Caused by: com.fasterxml.jackson.core.JsonParseException: Invalid UTF-8 middle byte 0x3f
at [Source: org.elasticsearch.common.bytes.BytesReference$MarkSupportingStreamInputWrapper@323865da; line: 1, column: 873]
at com.fasterxml.jackson.core.JsonParser._constructError( ~[jackson-core-2.8.1.jar:2.8.1]
at com.fasterxml.jackson.core.base.ParserMinimalBase._reportError( ~[jackson-core-2.8.1.jar:2.8.1]
at com.fasterxml.jackson.core.json.UTF8StreamJsonParser._reportInvalidOther( ~[jackson-core-2.8.1.jar:2.8.1]
at com.fasterxml.jackson.core.json.UTF8StreamJsonParser._reportInvalidOther( ~[jackson-core-2.8.1.jar:2.8.1]
at com.fasterxml.jackson.core.json.UTF8StreamJsonParser._decodeUtf8_2( ~[jackson-core-2.8.1.jar:2.8.1]
at com.fasterxml.jackson.core.json.UTF8StreamJsonParser._finishString2( ~[jackson-core-2.8.1.jar:2.8.1]
at com.fasterxml.jackson.core.json.UTF8StreamJsonParser._finishAndReturnString( ~[jackson-core-2.8.1.jar:2.8.1]
at com.fasterxml.jackson.core.json.UTF8StreamJsonParser.getText( ~[jackson-core-2.8.1.jar:2.8.1]
at org.elasticsearch.common.xcontent.json.JsonXContentParser.text( ~[elasticsearch-5.0.1.jar:5.0.1]
at ~[elasticsearch-5.0.1.jar:5.0.1]
at org.elasticsearch.index.mapper.TextFieldMapper.parseCreateField( ~[elasticsearch-5.0.1.jar:5.0.1]
at org.elasticsearch.index.mapper.FieldMapper.parse( ~[elasticsearch-5.0.1.jar:5.0.1]
... 39 more

I have looked at a few other posts with the obvious response should not be sending invalid UTF-8 characters. The trouble is I am not sure how I am getting these invalid UTF-8 characters. The DB character set is UTF-8 and I am reading and sending a field from the database.

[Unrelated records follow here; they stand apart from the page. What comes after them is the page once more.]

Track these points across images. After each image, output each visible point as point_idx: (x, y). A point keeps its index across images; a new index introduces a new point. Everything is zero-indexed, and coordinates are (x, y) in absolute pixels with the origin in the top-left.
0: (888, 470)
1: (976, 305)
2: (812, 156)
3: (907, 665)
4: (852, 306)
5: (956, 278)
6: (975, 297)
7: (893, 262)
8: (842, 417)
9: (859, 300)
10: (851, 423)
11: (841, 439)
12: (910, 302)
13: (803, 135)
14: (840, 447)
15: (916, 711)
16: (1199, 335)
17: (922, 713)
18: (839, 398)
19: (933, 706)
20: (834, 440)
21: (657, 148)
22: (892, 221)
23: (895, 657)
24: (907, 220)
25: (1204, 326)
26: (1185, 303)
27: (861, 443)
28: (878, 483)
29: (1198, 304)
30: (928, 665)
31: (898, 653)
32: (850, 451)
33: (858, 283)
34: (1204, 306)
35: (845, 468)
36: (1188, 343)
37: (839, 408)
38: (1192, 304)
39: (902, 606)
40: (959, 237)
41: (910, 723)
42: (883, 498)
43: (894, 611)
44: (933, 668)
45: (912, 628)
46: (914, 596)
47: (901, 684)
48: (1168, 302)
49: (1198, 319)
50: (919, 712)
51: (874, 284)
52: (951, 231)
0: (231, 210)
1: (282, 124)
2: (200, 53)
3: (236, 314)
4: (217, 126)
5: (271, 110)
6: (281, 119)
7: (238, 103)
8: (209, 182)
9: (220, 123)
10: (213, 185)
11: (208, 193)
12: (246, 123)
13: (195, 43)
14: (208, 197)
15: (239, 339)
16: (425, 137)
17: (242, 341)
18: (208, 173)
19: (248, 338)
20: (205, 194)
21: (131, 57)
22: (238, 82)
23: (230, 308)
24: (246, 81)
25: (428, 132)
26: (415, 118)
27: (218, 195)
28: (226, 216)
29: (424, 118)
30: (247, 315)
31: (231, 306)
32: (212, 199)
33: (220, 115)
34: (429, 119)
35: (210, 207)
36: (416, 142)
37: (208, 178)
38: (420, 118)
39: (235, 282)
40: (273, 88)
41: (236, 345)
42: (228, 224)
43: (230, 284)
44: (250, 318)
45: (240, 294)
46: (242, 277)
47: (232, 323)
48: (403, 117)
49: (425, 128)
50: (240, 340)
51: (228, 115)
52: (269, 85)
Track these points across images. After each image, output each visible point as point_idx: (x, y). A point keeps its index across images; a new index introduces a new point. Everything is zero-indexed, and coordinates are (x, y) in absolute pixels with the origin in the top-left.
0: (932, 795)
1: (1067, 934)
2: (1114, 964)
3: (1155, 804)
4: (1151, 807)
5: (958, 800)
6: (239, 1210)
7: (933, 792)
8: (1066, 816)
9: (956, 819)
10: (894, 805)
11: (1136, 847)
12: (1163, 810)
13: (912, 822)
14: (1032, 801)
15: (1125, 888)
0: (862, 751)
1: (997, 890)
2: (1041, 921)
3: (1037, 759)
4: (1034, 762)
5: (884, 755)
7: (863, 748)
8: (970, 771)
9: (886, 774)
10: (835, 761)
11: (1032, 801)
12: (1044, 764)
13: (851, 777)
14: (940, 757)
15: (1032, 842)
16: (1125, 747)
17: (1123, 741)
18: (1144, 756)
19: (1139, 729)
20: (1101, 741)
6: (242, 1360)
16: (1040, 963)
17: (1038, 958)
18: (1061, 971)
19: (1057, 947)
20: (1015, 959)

It may be that there invalid UTF-8 characters (I'm still debugging) but I was wondering if the ES5.2 RestClient should be setting content type. I'm not sure exactly if the content type header is automatically set when I call RestClient>>performRequest.

So my question is when using the RestClient should the content type header always be set when sending requests to the server? e.g.

new BasicHeader(HTTP.CONTENT_TYPE, "application/json; charset=UTF-8");

I have set it and it does not seem to do any harm but it has not helped my encoding problem either. Anyway should it be set?



Does ElasticSearch assume a certain character set for index and search requests? I read that it assumes JSON content but I cannot find any information about character set.

As far as I can tell the text I am reading from the database is valid UTF8 so something is happening on the sending (RestClient) or receiving side (ElasticSearch).

Ok, so I have solved this as follows (for RestClient):

ContentType ct = ContentType.APPLICATION_JSON.withCharset(Charset.forName("UTF-8"))
HttpEntity requestBody = new StringEntity(jsonMapping, ct);